• **Requirement**: Give back, word for word, the lines in the listing below from the one holding "当前，随着二胎政策的推行，" down to the one holding "为我们的教育工作增加了新的难", both ends included.

• **Provided data**:
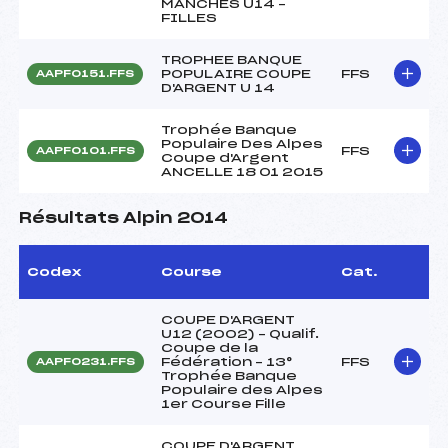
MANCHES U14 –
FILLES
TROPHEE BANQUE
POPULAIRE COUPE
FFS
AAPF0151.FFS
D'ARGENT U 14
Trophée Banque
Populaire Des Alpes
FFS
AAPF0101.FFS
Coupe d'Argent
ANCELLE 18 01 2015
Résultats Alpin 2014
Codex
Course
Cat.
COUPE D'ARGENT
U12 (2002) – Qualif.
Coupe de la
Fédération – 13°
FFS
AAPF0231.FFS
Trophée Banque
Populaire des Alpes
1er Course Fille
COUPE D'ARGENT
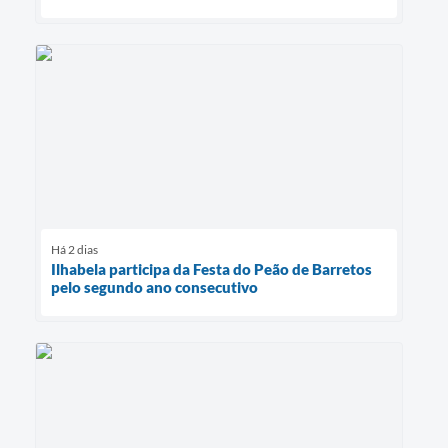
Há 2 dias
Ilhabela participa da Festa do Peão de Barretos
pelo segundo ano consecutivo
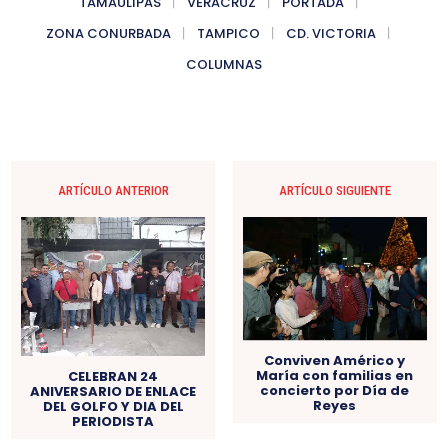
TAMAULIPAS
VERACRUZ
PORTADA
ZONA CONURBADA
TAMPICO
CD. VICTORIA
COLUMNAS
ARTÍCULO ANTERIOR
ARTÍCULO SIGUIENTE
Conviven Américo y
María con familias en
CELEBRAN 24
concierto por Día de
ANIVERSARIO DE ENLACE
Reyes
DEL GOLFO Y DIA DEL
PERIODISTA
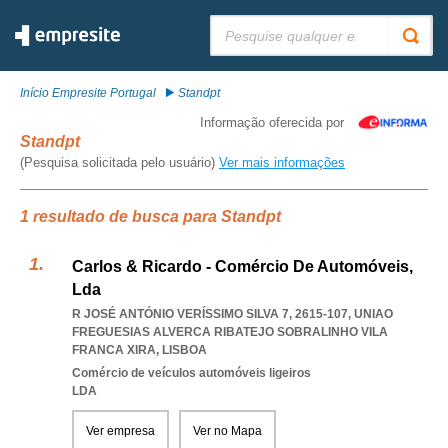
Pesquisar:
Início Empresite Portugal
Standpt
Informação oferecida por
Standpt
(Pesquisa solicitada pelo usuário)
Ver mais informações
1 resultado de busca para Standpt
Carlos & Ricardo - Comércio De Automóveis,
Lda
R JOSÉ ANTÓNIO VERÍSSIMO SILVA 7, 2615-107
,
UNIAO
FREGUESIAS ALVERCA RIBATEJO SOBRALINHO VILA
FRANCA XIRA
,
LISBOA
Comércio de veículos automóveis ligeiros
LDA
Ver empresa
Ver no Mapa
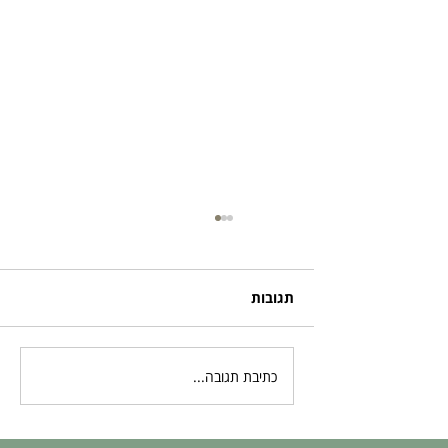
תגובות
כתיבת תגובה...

==

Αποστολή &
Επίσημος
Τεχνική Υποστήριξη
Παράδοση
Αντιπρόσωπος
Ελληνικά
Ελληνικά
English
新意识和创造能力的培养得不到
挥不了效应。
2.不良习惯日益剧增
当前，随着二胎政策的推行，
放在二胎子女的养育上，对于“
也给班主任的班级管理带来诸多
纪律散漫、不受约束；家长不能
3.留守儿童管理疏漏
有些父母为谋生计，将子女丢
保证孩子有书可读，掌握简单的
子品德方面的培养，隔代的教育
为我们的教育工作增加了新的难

• **Solved exercise**:
当前，随着二胎政策的推行，
放在二胎子女的养育上，对于“
也给班主任的班级管理带来诸多
纪律散漫、不受约束；家长不能
3.留守儿童管理疏漏
有些父母为谋生计，将子女丢
保证孩子有书可读，掌握简单的
子品德方面的培养，隔代的教育
为我们的教育工作增加了新的难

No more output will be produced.